-- What the task requires --
Go through the entries below and work out how many lines include "primitives"; give only that number.

Stored records
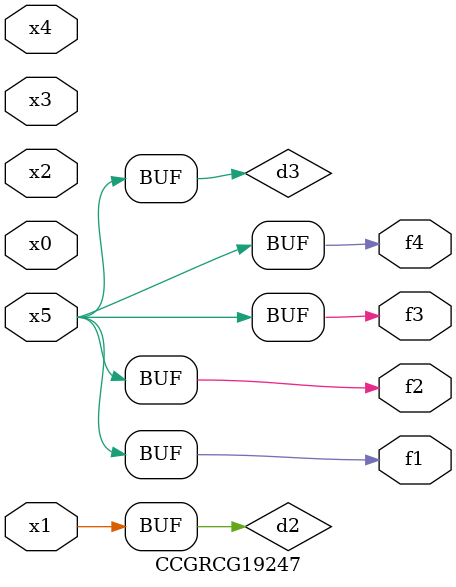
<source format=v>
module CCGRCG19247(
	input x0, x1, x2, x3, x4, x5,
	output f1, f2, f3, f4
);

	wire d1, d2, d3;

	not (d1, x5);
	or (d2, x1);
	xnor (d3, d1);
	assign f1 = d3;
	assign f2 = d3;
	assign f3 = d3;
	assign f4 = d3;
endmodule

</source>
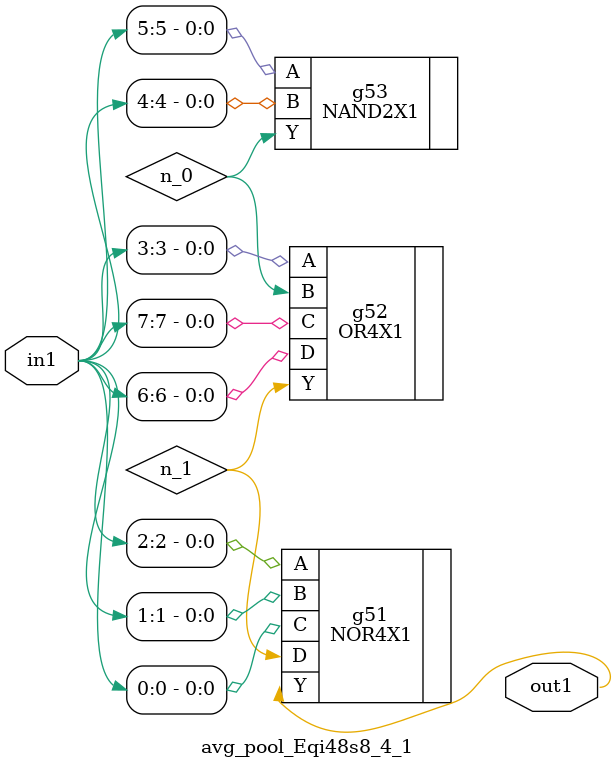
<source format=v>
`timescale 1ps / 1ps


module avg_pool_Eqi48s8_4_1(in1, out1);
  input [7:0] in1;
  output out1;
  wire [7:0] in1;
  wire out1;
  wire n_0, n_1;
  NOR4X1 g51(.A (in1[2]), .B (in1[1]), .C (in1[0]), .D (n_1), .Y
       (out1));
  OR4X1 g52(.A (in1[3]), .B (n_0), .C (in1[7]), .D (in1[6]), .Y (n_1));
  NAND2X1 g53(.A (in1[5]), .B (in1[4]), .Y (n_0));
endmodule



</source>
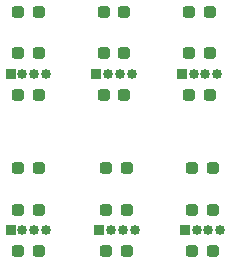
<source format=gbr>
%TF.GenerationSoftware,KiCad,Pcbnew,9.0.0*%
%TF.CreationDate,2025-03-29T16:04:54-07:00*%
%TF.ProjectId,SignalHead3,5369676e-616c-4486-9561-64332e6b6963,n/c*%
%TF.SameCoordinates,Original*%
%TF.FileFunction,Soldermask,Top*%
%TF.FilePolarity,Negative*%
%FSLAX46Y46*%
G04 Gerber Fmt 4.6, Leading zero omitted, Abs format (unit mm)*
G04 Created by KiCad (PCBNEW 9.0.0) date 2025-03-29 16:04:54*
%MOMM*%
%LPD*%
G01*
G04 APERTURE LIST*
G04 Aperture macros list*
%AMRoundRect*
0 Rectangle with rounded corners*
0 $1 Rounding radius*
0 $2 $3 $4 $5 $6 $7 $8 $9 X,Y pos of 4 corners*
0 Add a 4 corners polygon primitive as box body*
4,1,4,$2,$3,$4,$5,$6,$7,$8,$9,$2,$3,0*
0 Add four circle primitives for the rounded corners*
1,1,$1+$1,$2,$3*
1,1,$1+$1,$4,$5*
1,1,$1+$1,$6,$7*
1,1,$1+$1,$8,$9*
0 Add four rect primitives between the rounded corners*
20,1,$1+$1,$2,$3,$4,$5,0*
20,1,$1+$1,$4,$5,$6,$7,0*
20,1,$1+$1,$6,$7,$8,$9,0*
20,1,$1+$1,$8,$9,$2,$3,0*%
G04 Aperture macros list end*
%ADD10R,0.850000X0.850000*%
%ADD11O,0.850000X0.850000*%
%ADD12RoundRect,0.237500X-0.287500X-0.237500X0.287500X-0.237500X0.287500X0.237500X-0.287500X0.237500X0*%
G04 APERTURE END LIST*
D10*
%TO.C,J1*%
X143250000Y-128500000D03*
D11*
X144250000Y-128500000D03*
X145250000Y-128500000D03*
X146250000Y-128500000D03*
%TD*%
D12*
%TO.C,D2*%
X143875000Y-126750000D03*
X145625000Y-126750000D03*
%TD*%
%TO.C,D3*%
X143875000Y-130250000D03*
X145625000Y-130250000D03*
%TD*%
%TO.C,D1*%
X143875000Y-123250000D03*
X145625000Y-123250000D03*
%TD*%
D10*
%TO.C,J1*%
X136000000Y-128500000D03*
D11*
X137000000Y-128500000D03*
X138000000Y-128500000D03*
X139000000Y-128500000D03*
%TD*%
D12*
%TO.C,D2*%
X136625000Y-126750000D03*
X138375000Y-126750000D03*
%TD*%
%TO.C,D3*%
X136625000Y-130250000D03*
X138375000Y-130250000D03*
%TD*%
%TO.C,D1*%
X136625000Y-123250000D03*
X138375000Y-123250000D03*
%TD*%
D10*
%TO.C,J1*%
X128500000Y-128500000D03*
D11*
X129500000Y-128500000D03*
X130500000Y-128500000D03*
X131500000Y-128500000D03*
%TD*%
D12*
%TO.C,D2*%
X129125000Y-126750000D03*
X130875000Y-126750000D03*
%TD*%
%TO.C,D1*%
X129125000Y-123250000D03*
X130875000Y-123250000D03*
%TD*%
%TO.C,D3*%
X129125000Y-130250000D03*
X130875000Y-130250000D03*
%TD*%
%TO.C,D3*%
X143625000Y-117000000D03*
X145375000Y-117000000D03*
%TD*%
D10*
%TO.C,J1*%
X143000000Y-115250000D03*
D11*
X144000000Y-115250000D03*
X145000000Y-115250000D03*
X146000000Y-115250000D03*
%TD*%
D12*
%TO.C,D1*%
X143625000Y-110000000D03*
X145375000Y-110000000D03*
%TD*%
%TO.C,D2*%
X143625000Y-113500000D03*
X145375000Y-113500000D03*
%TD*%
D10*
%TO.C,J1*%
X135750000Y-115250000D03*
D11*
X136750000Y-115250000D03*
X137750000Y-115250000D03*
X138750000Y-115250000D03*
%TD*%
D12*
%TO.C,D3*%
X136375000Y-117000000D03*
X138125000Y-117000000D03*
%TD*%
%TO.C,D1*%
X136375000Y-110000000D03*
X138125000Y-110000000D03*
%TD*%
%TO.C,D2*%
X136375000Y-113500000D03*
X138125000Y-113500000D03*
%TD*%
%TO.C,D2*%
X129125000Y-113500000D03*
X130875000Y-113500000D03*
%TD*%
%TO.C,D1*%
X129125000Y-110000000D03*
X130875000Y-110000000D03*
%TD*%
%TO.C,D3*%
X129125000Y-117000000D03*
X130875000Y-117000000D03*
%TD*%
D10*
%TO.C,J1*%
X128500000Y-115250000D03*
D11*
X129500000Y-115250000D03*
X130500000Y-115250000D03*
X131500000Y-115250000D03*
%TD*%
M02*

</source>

-- Solution for this exercise --
2